The Erith and Thamesmead case has involved the destruction of ballot papers. Whilst this abuse has never been proved before in selections it has often been rumoured.
The greatest unfairness of all has been the differential distribution of lists of Party members to aspiring candidates. During the 1990s no hopeful was supposed to have full lists of members because of data protection laws. In practice anyone who was an officer of the Constituency Party or a friend of theirs could obtain a list- as could candidates being favoured by the Party leadership. During the Bolton North East selection (1996) a member of Party staff, referring to the list distribution system, said to the author that there was no way that the selection could be absolutely fair. During the same period a Blairite MP advised the writer that she was obviously being blocked so why continue to seek a candidature? After 2000 lists were distributed to all applicants but only at the eleventh hour before the hustings and when many postal votes had already been cast. This was the upshot of complaints about certain candidates having lists, which were denied to the rest, during London Mayoral selections.
Later lists became more widely available but still only to leadership favoured candidates and sometimes to those being promoted by trades unions. Ann Black, a Centre-Left Grass Roots Alliance supported member of Labour’s National Executive (NEC), has called for all hopefuls to be given a list early in each selection process. So far her recommendation has not been agreed by the NEC. The importance of having this list is that it enables candidates to contact Party members and seek their support directly. When so many votes are cast without a direct interview of candidates the facility for them to contact the selectorate in other ways is vital.
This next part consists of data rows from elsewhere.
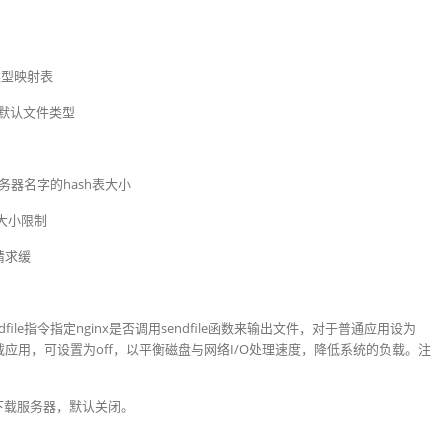
类型映射表
#默认文件类型
务器名字的hash表大小
大小限制
请求缓
file指令指定nginx是否调用sendfile函数来输出文件，对于普通应用设为
载应用，可设置为off，以平衡磁盘与网络I/O处理速度，降低系统的负载。注
下载服务器，默认关闭。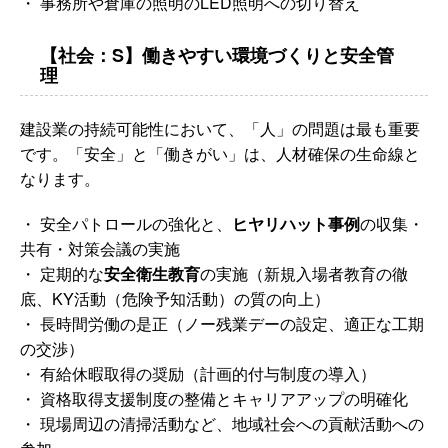
・ 事務所や倉庫の照明のLED照明への切り替え
【社会：S】働きやすい環境づくりと安全管
理
建設業の持続可能性において、「人」の問題は最も重要
です。「安全」と「働きがい」は、人材確保の生命線と
なります。
・ 安全パトロールの強化と、
ヒヤリハット事例
の収集・
共有・対策会議の実施
・ 定期的な
安全衛生教育
の実施（新規入場者教育の徹
底、KY活動（危険予知活動）の質の向上）
・ 長時間労働の是正（ノー残業デーの設定、適正な工期
の交渉）
・ 有給休暇取得の奨励（計画的付与制度の導入）
・ 資格取得支援制度の整備とキャリアアップの明確化
・ 現場周辺の清掃活動など、地域社会への貢献活動への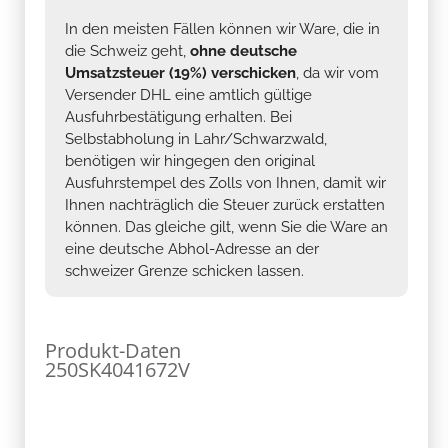
In den meisten Fällen können wir Ware, die in
die Schweiz geht,
ohne deutsche
Umsatzsteuer (19%) verschicken
, da wir vom
Versender DHL eine amtlich gültige
Ausfuhrbestätigung erhalten. Bei
Selbstabholung in Lahr/Schwarzwald,
benötigen wir hingegen den original
Ausfuhrstempel des Zolls von Ihnen, damit wir
Ihnen nachträglich die Steuer zurück erstatten
können. Das gleiche gilt, wenn Sie die Ware an
eine deutsche Abhol-Adresse an der
schweizer Grenze schicken lassen.
Produkt-Daten
250SK4041672V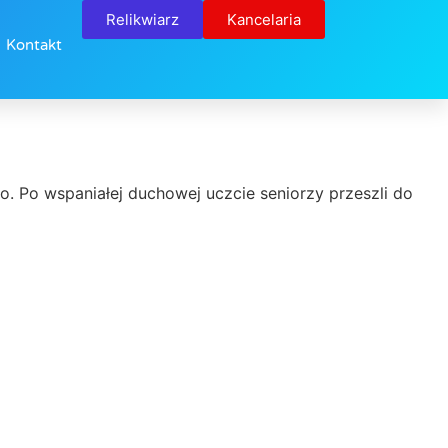
Relikwiarz
Kancelaria
Kontakt
. Po wspaniałej duchowej uczcie seniorzy przeszli do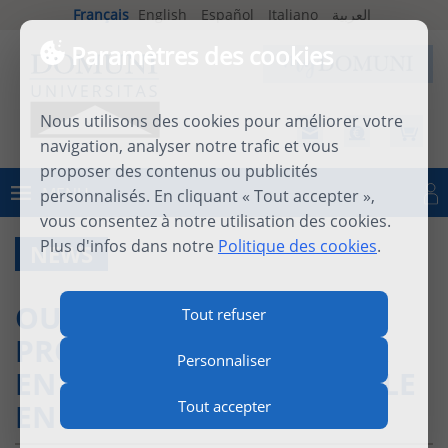
Français
English
Español
Italiano
العربية
Paramètres des cookies
Nous utilisons des cookies pour améliorer votre
navigation, analyser notre trafic et vous
proposer des contenus ou publicités
MENU
personnalisés. En cliquant « Tout accepter »,
Se connecter
vous consentez à notre utilisation des cookies.
Plus d'infos dans notre
Politique des cookies
.
NEWS
OUVERTURE DU
Tout refuser
PROGRAMME DE MASTER
Personnaliser
EN THÉOLOGIE PASTORALE
EN LANGUE ARABE
Tout accepter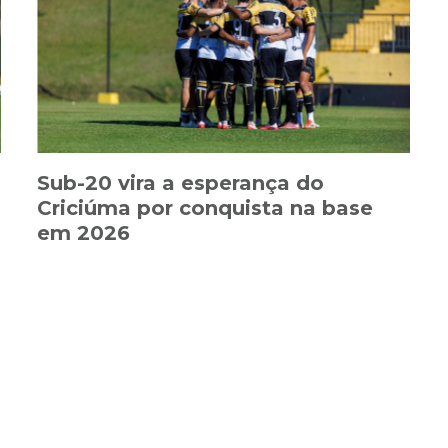
Sub-20 vira a esperança do
Criciúma por conquista na base
em 2026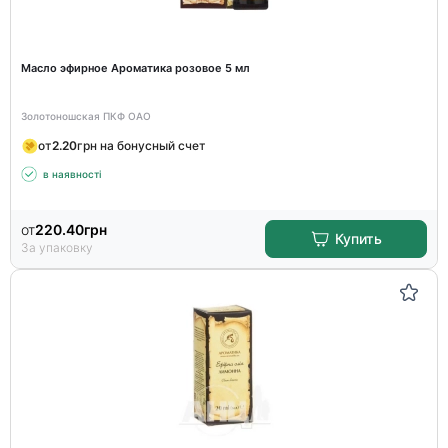
Масло эфирное Ароматика розовое 5 мл
Золотоношская ПКФ ОАО
от
2.20
грн на бонусный счет
в наявності
от
220.40
грн
Купить
За упаковку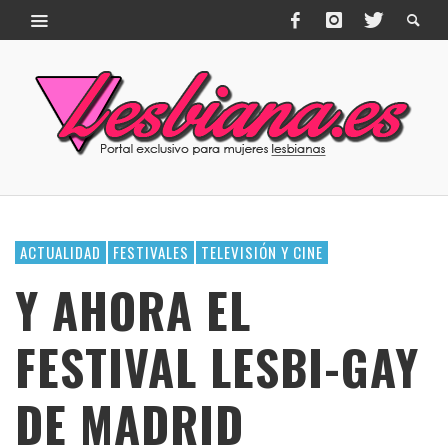
ACTUALIDAD
FESTIVALES
TELEVISIÓN Y CINE
Y AHORA EL
FESTIVAL LESBI-GAY
DE MADRID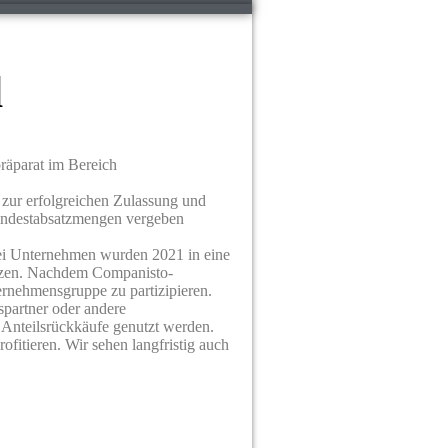
l
räparat im Bereich
zur erfolgreichen Zulassung und
 Mindestabsatzmengen vergeben
i Unternehmen wurden 2021 in eine
utzen. Nachdem Companisto-
ternehmensgruppe zu partizipieren.
spartner oder andere
 Anteilsrückkäufe genutzt werden.
fitieren. Wir sehen langfristig auch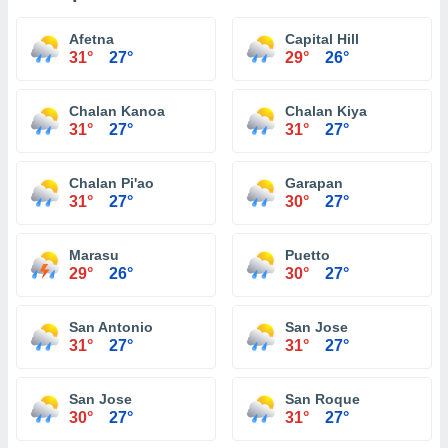
Afetna
Capital Hill
31°
27°
29°
26°
Chalan Kanoa
Chalan Kiya
31°
27°
31°
27°
Chalan Pi'ao
Garapan
31°
27°
30°
27°
Marasu
Puetto
29°
26°
30°
27°
San Antonio
San Jose
31°
27°
31°
27°
San Jose
San Roque
30°
27°
31°
27°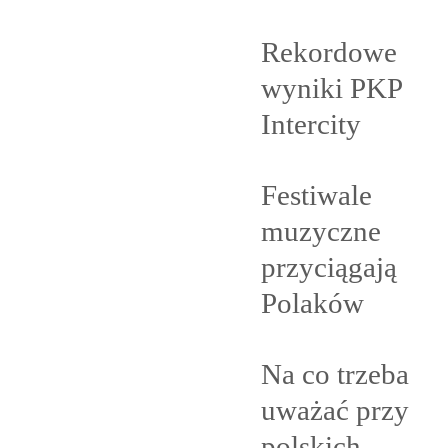
Rekordowe
wyniki PKP
Intercity
Festiwale
muzyczne
przyciągają
Polaków
Na co trzeba
uważać przy
polskich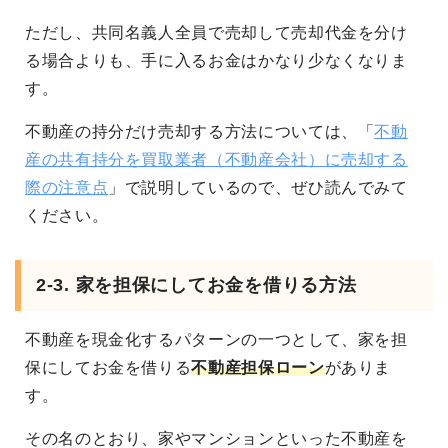
ただし、共同名義人全員で売却して売却代金を分け
る場合よりも、手に入るお金はかなり少なくなりま
す。
不動産の持分だけ売却する方法については、「
不動
産の共有持分を買取業者（不動産会社）に売却する
際の注意点
」で説明しているので、ぜひ読んでみて
ください。
2-3. 家を担保にしてお金を借りる方法
不動産を現金化するパターンの一つとして、家を担
保にしてお金を借りる
不動産担保ローン
がありま
す。
その名のとおり、家やマンションといった不動産を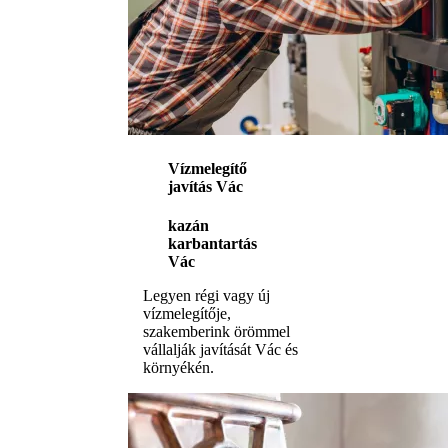
Vízmelegítő
javítás Vác
kazán
karbantartás
Vác
Legyen régi vagy új
vízmelegítője,
szakemberink örömmel
vállalják javítását Vác és
környékén.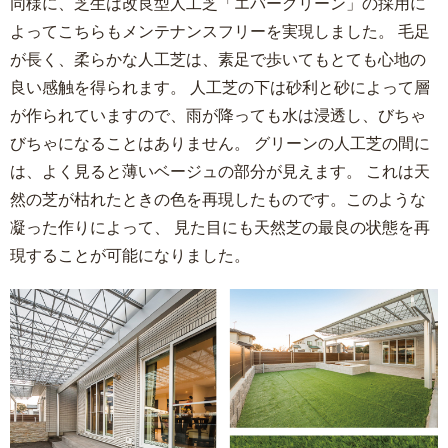
同様に、芝生は改良型人工芝「エバーグリーン」の採用に
よってこちらもメンテナンスフリーを実現しました。 毛足
が長く、柔らかな人工芝は、素足で歩いてもとても心地の
良い感触を得られます。 人工芝の下は砂利と砂によって層
が作られていますので、雨が降っても水は浸透し、びちゃ
びちゃになることはありません。 グリーンの人工芝の間に
は、よく見ると薄いベージュの部分が見えます。 これは天
然の芝が枯れたときの色を再現したものです。このような
凝った作りによって、 見た目にも天然芝の最良の状態を再
現することが可能になりました。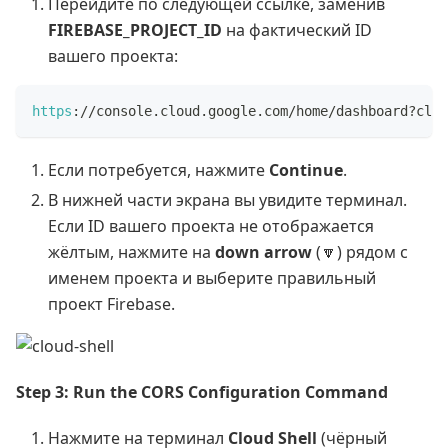
Перейдите по следующей ссылке, заменив
FIREBASE_PROJECT_ID
на фактический ID
вашего проекта:
https
:
/
/
console
.
cloud
.
google
.
com
/
home
/
dashboard
?
clou
Если потребуется, нажмите
Continue
.
В нижней части экрана вы увидите терминал.
Если ID вашего проекта не отображается
жёлтым, нажмите на
down arrow
(🔽) рядом с
именем проекта и выберите правильный
проект Firebase.
Step 3: Run the CORS Configuration Command
Нажмите на терминал
Cloud Shell
(чёрный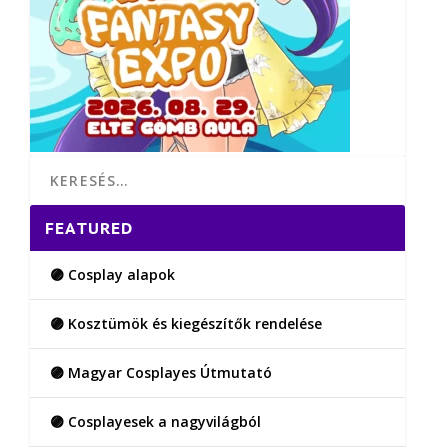
FEATURED
🟣 Cosplay alapok
🟣 Kosztümök és kiegészítők rendelése
🟣 Magyar Cosplayes Útmutató
🟣 Cosplayesek a nagyvilágból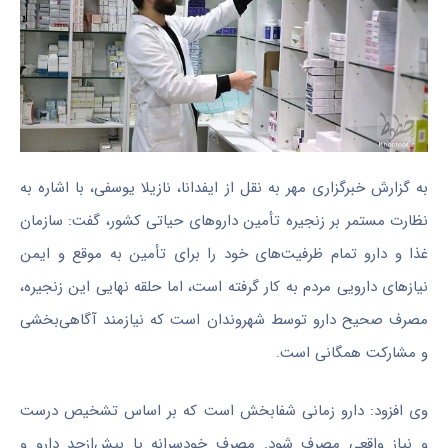
به گزارش خبرگزاری مهر به نقل از ایفدانا، نازیلا یوسفی، با اشاره به
نظارت مستمر بر زنجیره تأمین داروهای حیاتی کشور، گفت: سازمان
غذا و دارو تمام ظرفیت‌های خود را برای تأمین به‌ موقع و ایمن
نیازهای دارویی مردم به کار گرفته است، اما حلقه نهایی این زنجیره،
مصرف صحیح دارو توسط شهروندان است که نیازمند آگاهی‌بخشی
و مشارکت همگانی است.
وی افزود: دارو زمانی شفابخش است که بر اساس تشخیص درست
و نیاز واقعی مصرف شود. مصرف خودسرانه یا بیش‌ازحد دارو و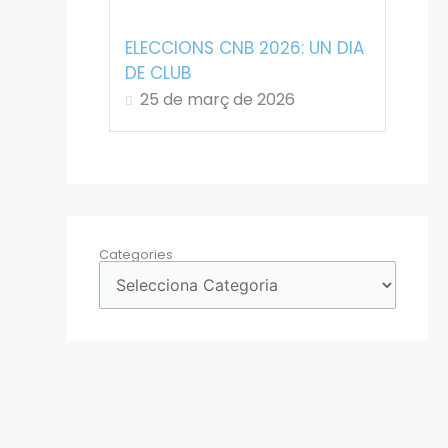
ELECCIONS CNB 2026: UN DIA
DE CLUB
25 de març de 2026
Categories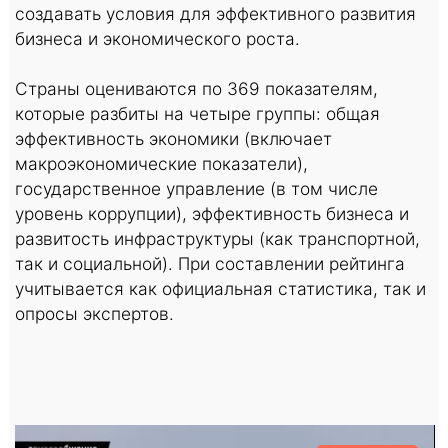
создавать условия для эффективного развития
бизнеса и экономического роста.
Страны оцениваются по 369 показателям,
которые разбиты на четыре группы: общая
эффективность экономики (включает
макроэкономические показатели),
государственное управление (в том числе
уровень коррупции), эффективность бизнеса и
развитость инфраструктуры (как транспортной,
так и социальной). При составлении рейтинга
учитывается как официальная статистика, так и
опросы экспертов.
The Labour Party was founded, among other reasons, to help working people to get into Parliament. As the Erith and Thamesmead case shows money now talks. Favoured candidates with plenty of cash can buy, and distribute, expensive publicity and use costly PR agencies to canvass for them. Most people cannot afford such luxuries. This situation is highly questionable in a party whose MPs should mirror the general population. This problem was lamented by Meg Russell in her interesting book Building New Labour (2005).
The final coup de grace, which eliminates candidates who are not cronies of the Party leadership, is the taking over of the whole process by the NEC Organisation Committee or, as at Erith and Thamesmead, by the Regional Labour Party. Since the Greenwich by-election debacle in the late 1980s the NEC Organisation Committee has drawn up the shortlist for by election candidates. This process is supposed to check on candidate competence but, as the partner of a cabinet minister once confided in me, this is also used to exclude all to the left of the Party leadership. At the last Rotherham candidate selection the writer was told (correctly) by the late Hedley Salt who would be on the NEC shortlist- before we had even been interviewed! Increasingly the running of other selections has been taken over by the hierarchy -particularly as General elections approach. The result is that the Parliamentary Labour Party is stuffed with apparatchiks and cronies –but there are a minority of able and honourable exceptions.
Parliamentary selection procedures must now be cleaned up and developed into a system that is transparent and fair if the Labour Party is to retain any credibility for its MPs and to achieve real democracy for its grass roots members.
Gaye Johnston is Chair of the Campaign for Labour Party Democracy and Vice Chair of Save the Labour Party. She was parliamentary candidate in the Tory marginal seats of Langbaurgh (Cleveland) in 1983 and Swindon in 1987. She is standing for the Labour Party Conference Arrangements Committee in 2009.